La RDC est redevenue une plaque tournante diplomatique. Nous avons réussi à faire venir en RDC tous les présidents des pays limitrophes. Le Chef de l’État n’a pas pu rendre visite à tout le monde mais il a fait son possible pour rencontrer le plus possible de ses pairs.
Le Congo avance. Au cours de cette année 2022, Félix Tshisekedi va revêtir la casquette de Président de la Communauté de développement de l’Afrique australe (SADC). Il est depuis le mois de janvier 2022 président de la Communauté économique des États de l’Afrique centrale (CEEAC).
Quelles ont été les grandes priorités de Félix Tshisekedi lors de son mandat à la tête de l’UA ?
On devait s’inscrire nécessairement dans l’agenda 2063 pour l’Afrique que nous voulons construire au centenaire de l’UA. La thématique annuelle de l’UA était « Arts, culture et patrimoine ». Dans ce cadre, le Président a voulu qu’on entende le peuple africain, et il s’est donné comme objectif spécifique : « l’Afrique que nous voulons, une Afrique au service des peuples africains ».
D’abord, il fallait assurer la survie de ces peuples africains, leur résilience, la lutte contre le coronavirus, avec les moyens du bord. Nos partenaires extérieurs ne nous ont donné que ce qu’il leur restait de leurs vaccins ou de masques protecteurs. Il y a eu une bonne coordination entre le Président Tshisekedi et le Président Cyril Ramaphosa, qui avait été désigné au moment de l’investiture du Président congolais envoyé spécial de l’UA en ce qui concerne la lutte contre la Covid-19, et le Centre de prévention et de contrôle des maladies de l’UA (Africa CDC). La préoccupation était alors de faire en sorte qu’il y ait une distribution équitable des facteurs protecteurs, dont les masques et autres produits sanitaires, et que l’Afrique ait une part équitable dans la distribution des vaccins. La couverture est encore insuffisante mais, heureusement, il y a eu une forte résilience des populations africaines. La lutte que nous menons aujourd’hui vise à ce que les laboratoires cèdent les brevets, et permettent à l’Afrique de développer sa capacité à fabriquer ses propres vaccins.
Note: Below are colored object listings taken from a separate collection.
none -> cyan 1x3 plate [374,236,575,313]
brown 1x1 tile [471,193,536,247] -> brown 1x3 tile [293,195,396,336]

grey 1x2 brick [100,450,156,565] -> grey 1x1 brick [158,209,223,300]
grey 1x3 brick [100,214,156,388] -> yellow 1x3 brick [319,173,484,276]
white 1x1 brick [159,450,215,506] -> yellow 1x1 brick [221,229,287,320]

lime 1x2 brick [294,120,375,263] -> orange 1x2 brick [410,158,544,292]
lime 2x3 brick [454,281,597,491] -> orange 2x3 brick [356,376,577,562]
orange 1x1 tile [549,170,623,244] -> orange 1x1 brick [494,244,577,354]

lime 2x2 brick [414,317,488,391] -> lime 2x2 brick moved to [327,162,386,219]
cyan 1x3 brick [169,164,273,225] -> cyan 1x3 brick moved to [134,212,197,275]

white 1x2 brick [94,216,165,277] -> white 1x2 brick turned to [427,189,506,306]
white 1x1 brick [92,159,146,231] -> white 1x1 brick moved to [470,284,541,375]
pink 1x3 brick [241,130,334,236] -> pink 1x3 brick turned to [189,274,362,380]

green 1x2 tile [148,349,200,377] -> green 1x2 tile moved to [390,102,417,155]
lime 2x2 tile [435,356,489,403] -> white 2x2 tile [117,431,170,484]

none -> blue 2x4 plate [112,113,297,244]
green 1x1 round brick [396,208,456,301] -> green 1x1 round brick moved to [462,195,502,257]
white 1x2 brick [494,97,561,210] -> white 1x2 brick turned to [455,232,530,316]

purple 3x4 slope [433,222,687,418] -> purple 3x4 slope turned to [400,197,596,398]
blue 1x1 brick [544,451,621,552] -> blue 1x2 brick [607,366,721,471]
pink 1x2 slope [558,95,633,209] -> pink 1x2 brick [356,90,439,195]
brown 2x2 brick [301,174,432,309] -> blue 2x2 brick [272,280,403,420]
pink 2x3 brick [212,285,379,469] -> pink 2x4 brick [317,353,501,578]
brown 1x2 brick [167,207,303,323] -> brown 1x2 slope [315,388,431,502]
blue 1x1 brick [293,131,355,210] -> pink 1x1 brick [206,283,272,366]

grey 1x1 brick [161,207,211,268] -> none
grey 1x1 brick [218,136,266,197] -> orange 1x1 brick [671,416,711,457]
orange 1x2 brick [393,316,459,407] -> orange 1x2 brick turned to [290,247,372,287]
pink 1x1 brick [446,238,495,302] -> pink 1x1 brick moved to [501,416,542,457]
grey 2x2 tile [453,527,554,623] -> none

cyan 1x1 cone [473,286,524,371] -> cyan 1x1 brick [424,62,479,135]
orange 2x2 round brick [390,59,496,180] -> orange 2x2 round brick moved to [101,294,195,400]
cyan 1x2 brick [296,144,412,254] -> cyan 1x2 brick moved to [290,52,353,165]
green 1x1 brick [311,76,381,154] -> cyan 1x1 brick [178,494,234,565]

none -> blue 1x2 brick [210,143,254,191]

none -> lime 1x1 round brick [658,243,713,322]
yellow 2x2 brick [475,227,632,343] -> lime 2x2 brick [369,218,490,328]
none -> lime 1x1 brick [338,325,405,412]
Avec l’UA, nous avons œuvré à uniformiser les prix des tests, et la gratuité a été mise en place dans un certain nombre de pays. L’essentiel était de permettre au plus grand nombre d’Africains d’avoir accès à ces tests. Il y a eu une très bonne collaboration entre pays africains mis en réseau. Je dois reconnaître les efforts logistiques engagés, à la demande de l’UA, par des compagnies panafricaines comme Ethiopian Airlines ou Kenya Airways pour la distribution des vaccins. Concernant la lutte contre la pandémie, je pense que l’objectif a été atteint car nous n’avons pas connu de catastrophe. Nous avons pu préserver les populations. Maintenant, la question de la relance des économies africaines se pose, et ce n’est pas facile.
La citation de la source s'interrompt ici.